• **WORK REQUIRED**:
Without the images, print every line of the material below exactly as given.

• **DATA UNDER STUDY**:
┄┄┄┄┄┄┄┄┄┄

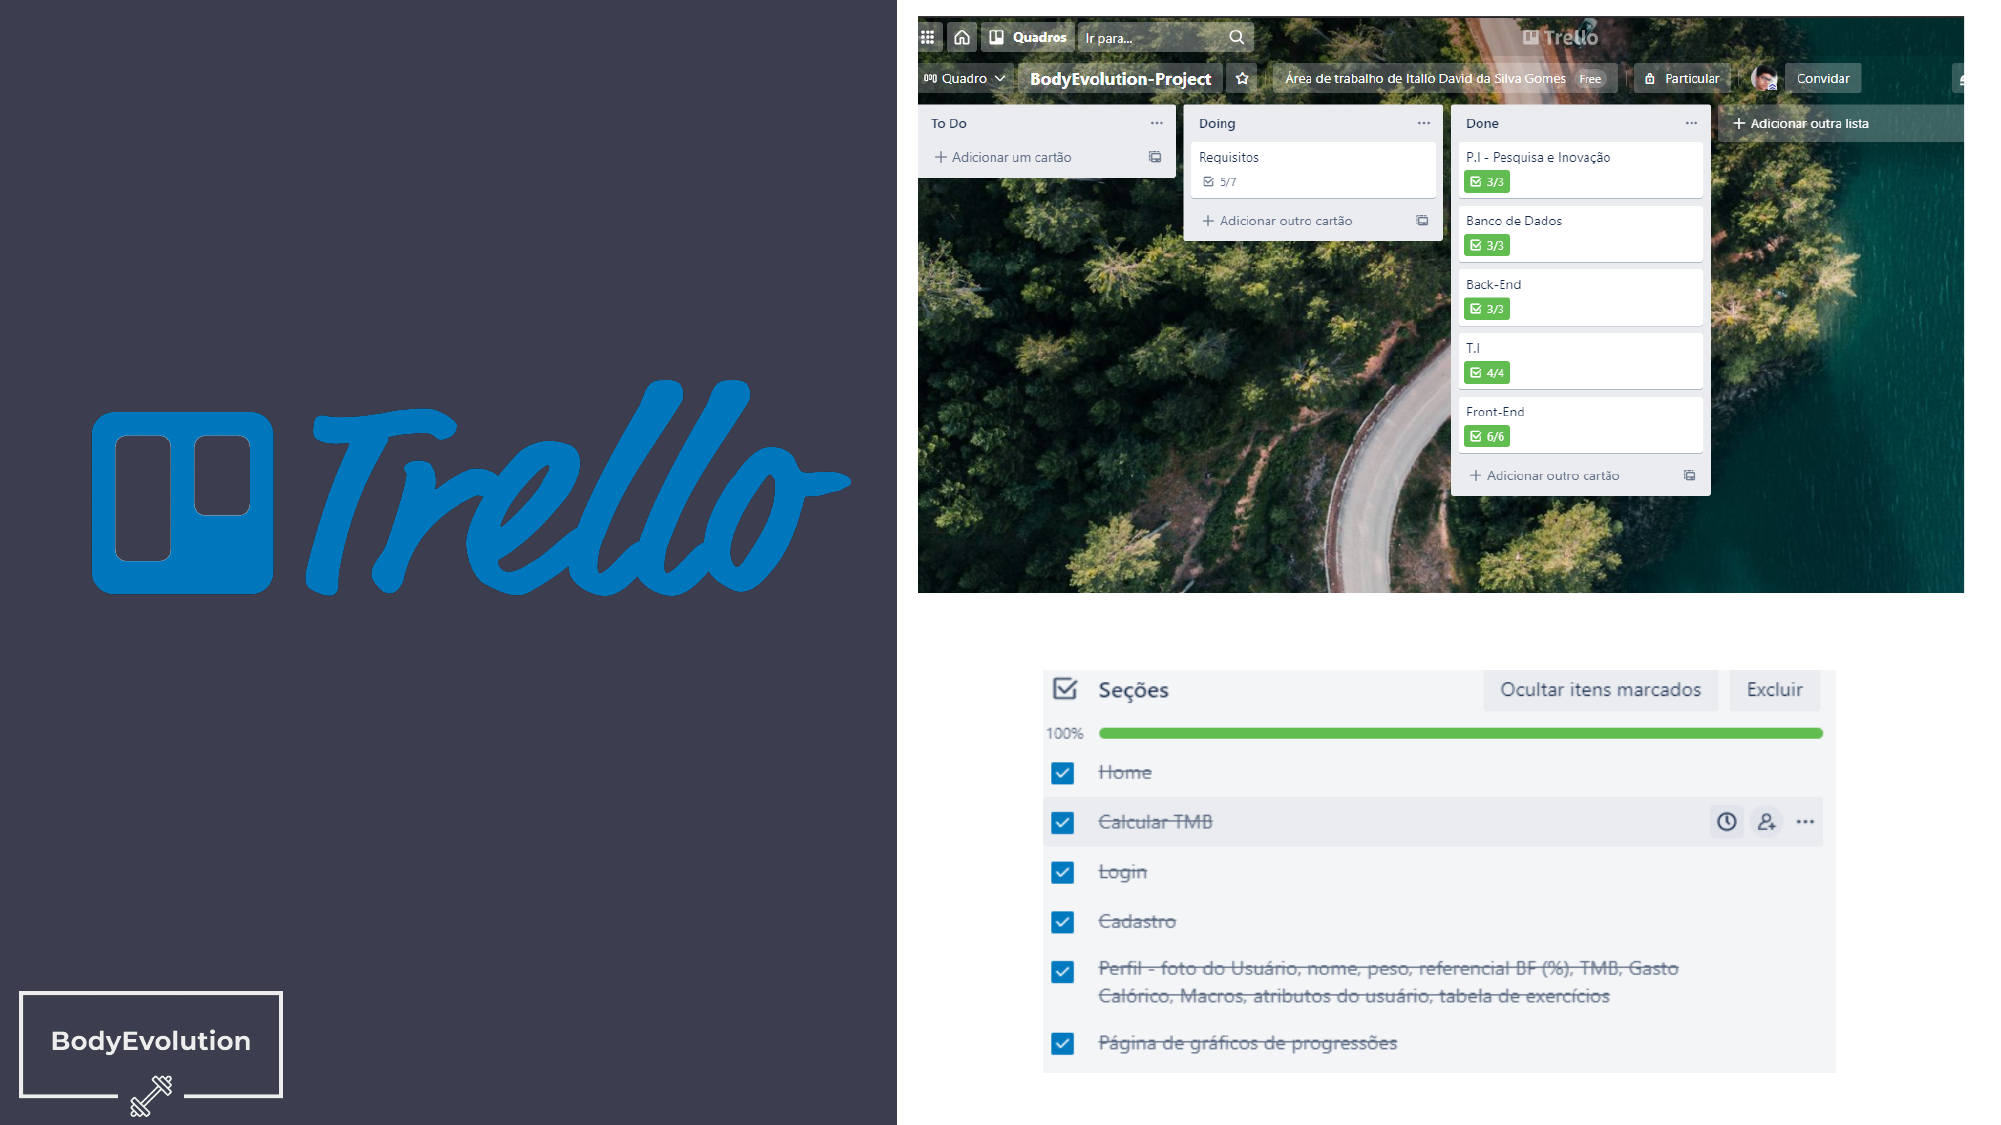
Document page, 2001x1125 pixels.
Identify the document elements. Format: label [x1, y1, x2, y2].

text_box [0, 0, 898, 1125]
picture [46, 379, 851, 627]
picture [1043, 670, 1836, 1073]
picture [0, 892, 316, 1125]
list [918, 16, 1965, 593]
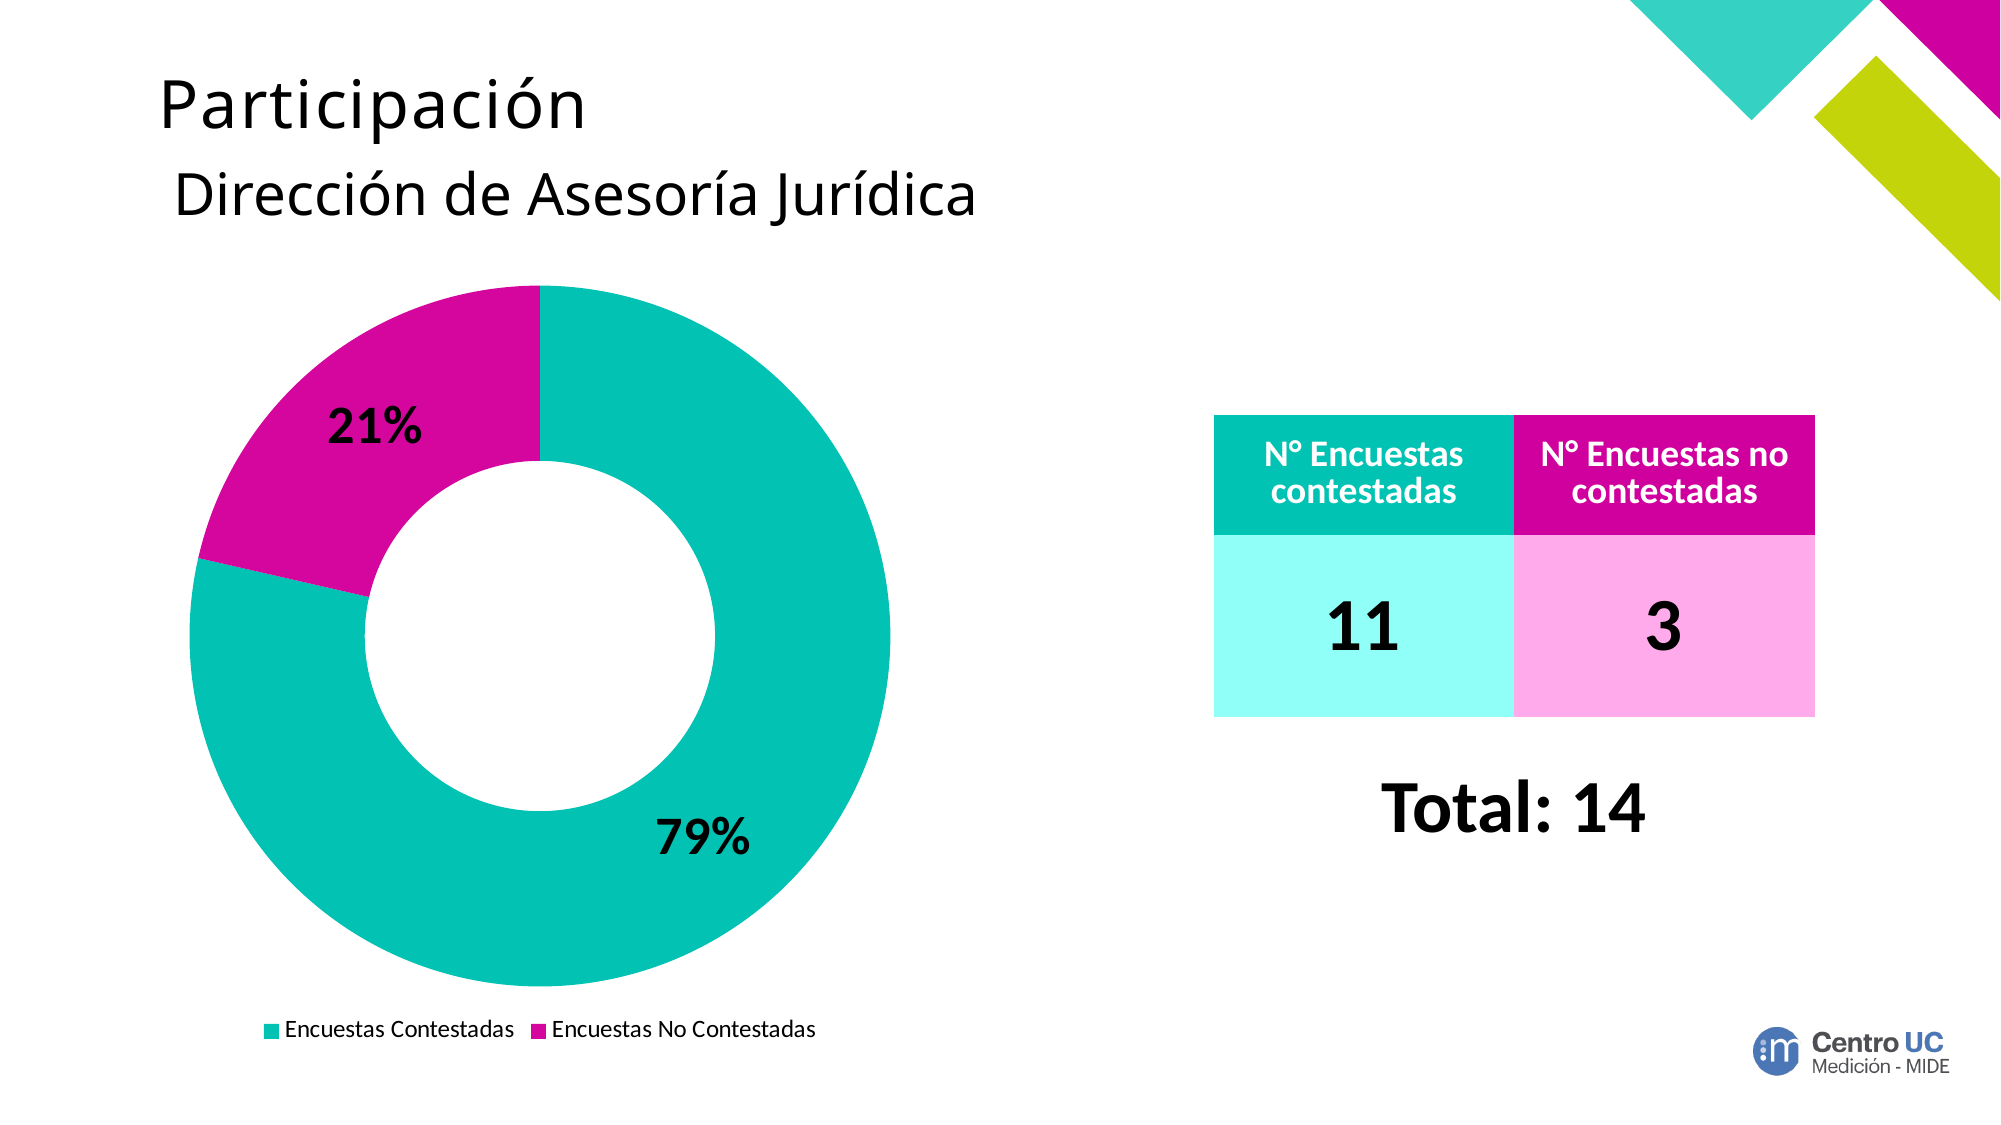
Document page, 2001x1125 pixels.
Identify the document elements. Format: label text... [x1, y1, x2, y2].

chart [149, 269, 930, 1050]
list 3 [1514, 535, 1813, 717]
picture [1753, 1025, 1951, 1077]
list 11 [1213, 535, 1512, 717]
title Participación [158, 71, 1000, 157]
list Dirección de Asesoría Jurídica [158, 157, 1626, 302]
list Total: 14 [1213, 717, 1816, 900]
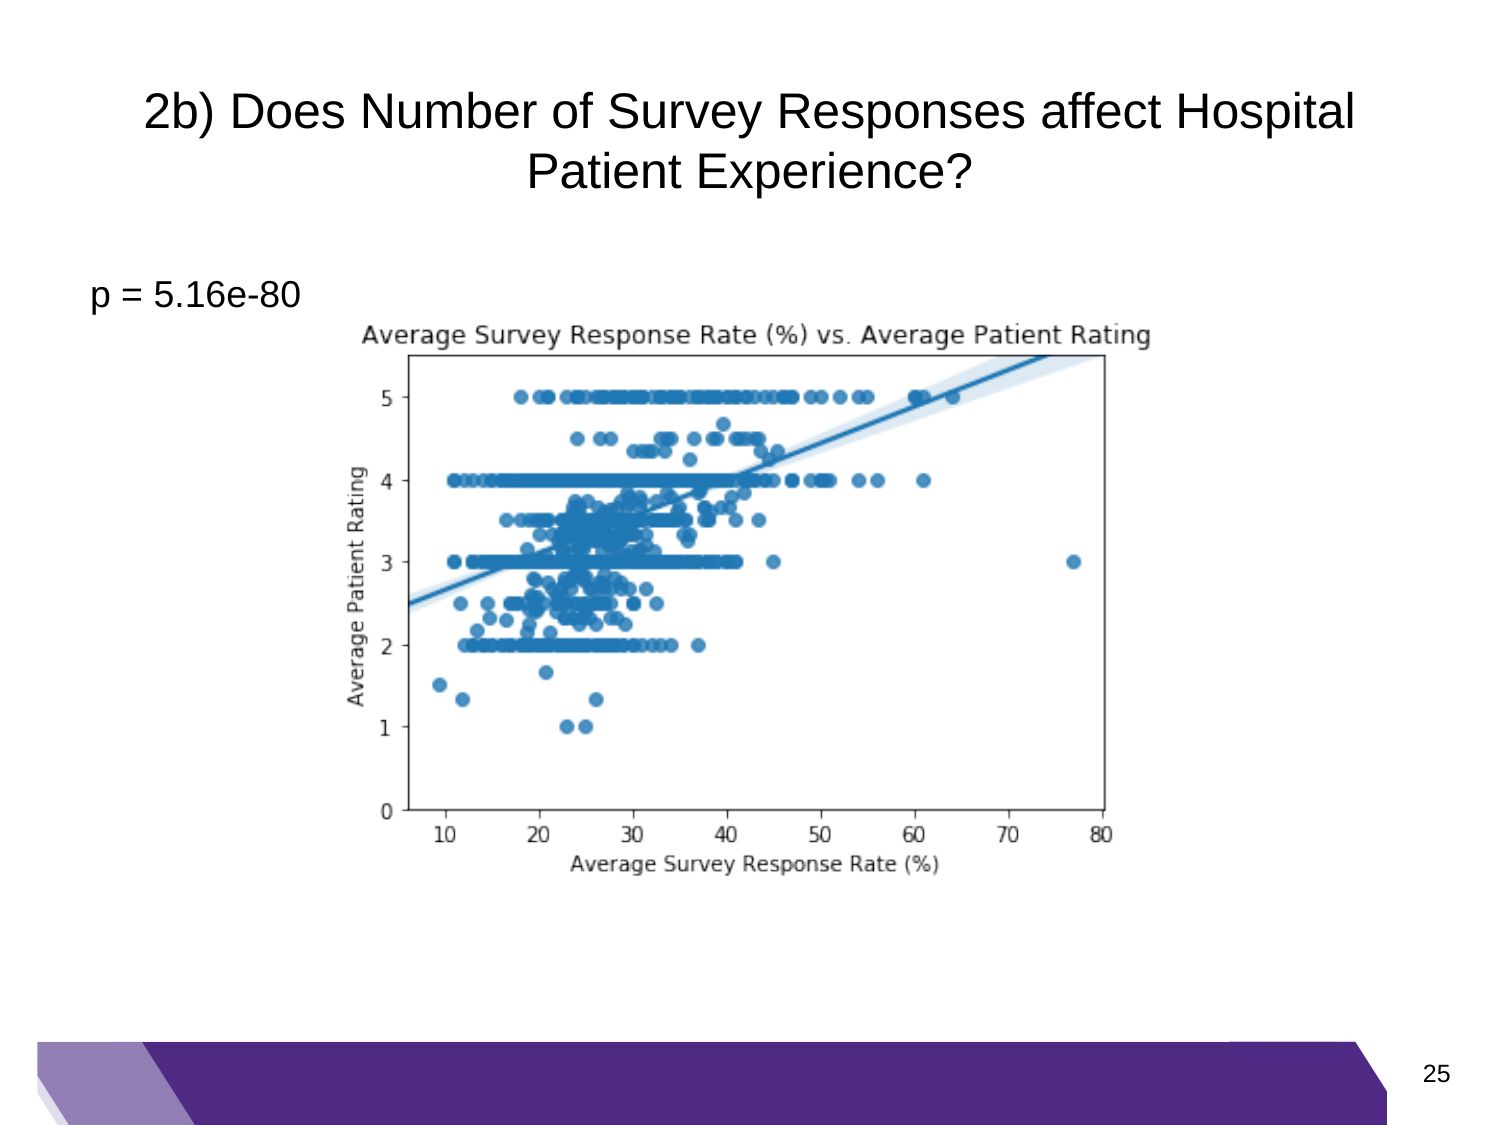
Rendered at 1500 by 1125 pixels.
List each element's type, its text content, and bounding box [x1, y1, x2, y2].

slide_number 25 [1367, 1042, 1466, 1103]
list p = 5.16e-80 [75, 262, 1425, 1005]
picture [0, 0, 1499, 1125]
title 2b) Does Number of Survey Responses affect Hospital Patient Experience? [75, 45, 1425, 233]
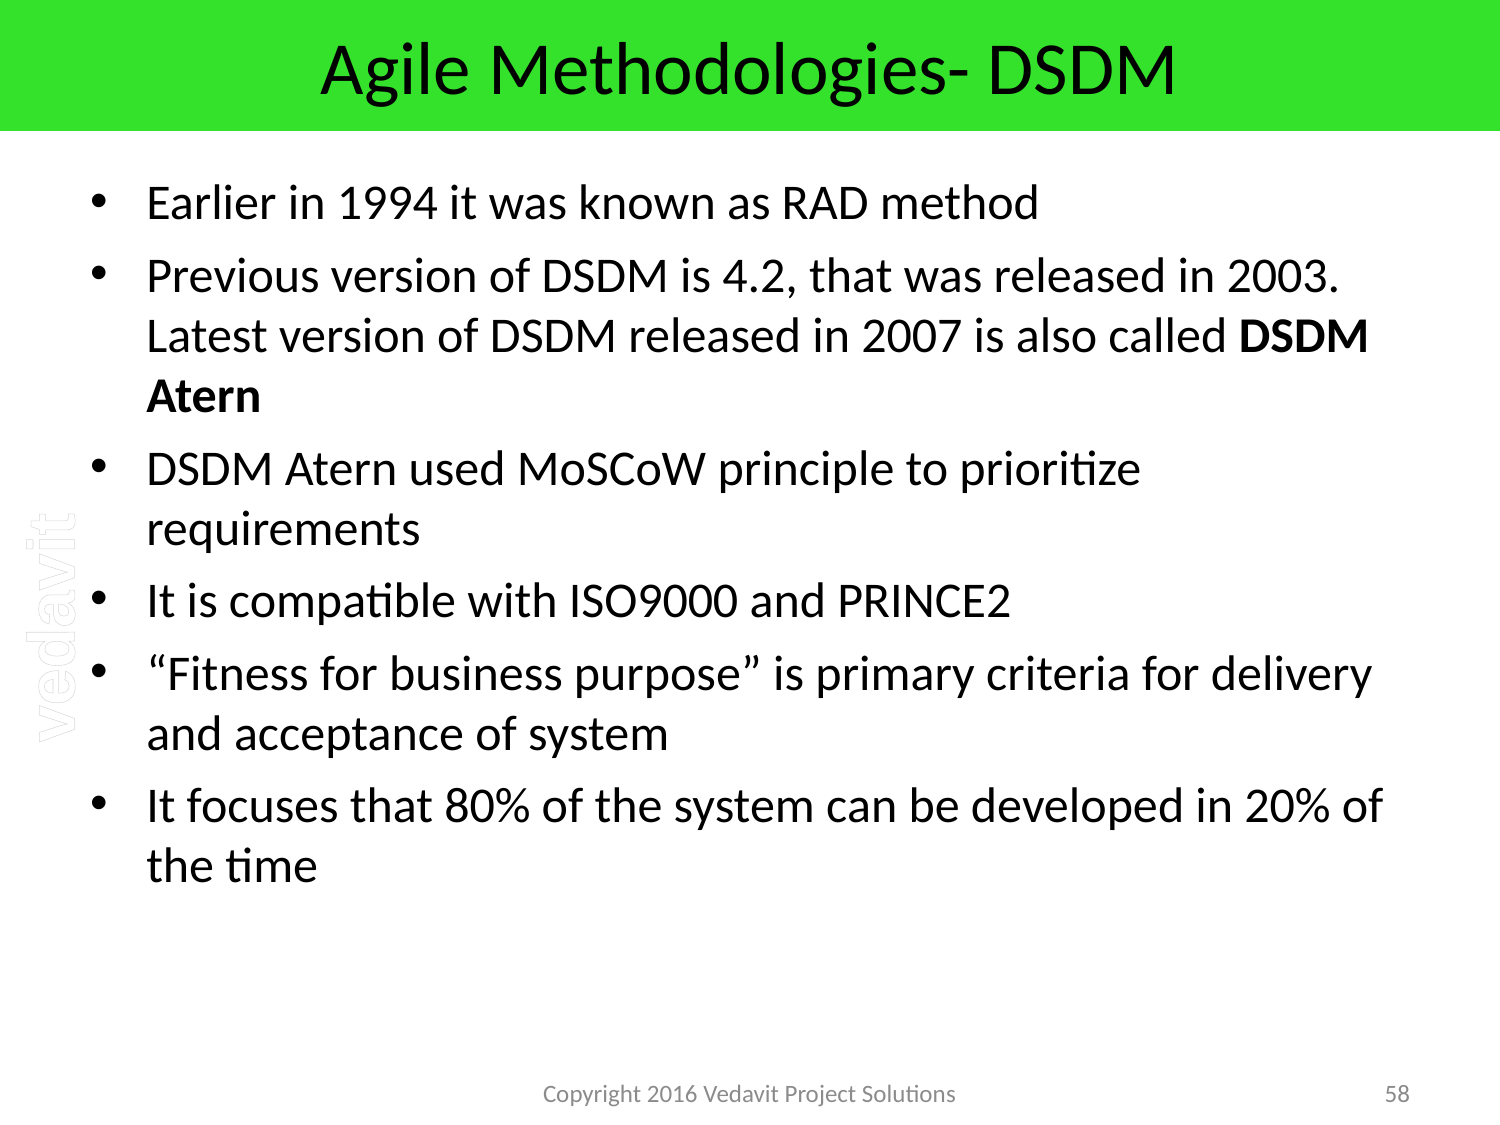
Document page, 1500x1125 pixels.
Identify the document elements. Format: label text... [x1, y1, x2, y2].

┄┄┄┄┄┄┄┄┄┄

• **WRITTEN RESPONSE**:
Document page, 2001x1125 pixels.
Identify the document elements. Format: label [x1, y1, x2, y2].

text_box [0, 0, 898, 1125]
picture [46, 379, 851, 627]
picture [1043, 670, 1836, 1073]
picture [0, 892, 316, 1125]
list [918, 16, 1965, 593]
Document page, 2001x1125 pixels.
Identify the document elements. Format: label text... [x1, y1, x2, y2].

chart [149, 269, 930, 1050]
list 3 [1514, 535, 1813, 717]
picture [1753, 1025, 1951, 1077]
list 11 [1213, 535, 1512, 717]
title Participación [158, 71, 1000, 157]
list Dirección de Asesoría Jurídica [158, 157, 1626, 302]
list Total: 14 [1213, 717, 1816, 900]
Rendered at 1500 by 1125 pixels.
List each element's type, its text content, and bounding box [x1, y1, x2, y2].

slide_number 25 [1367, 1042, 1466, 1103]
list p = 5.16e-80 [75, 262, 1425, 1005]
picture [0, 0, 1499, 1125]
title 2b) Does Number of Survey Responses affect Hospital Patient Experience? [75, 45, 1425, 233]
Document page, 1500x1125 pixels.
Identify the document elements. Format: label text... [x1, y1, x2, y2].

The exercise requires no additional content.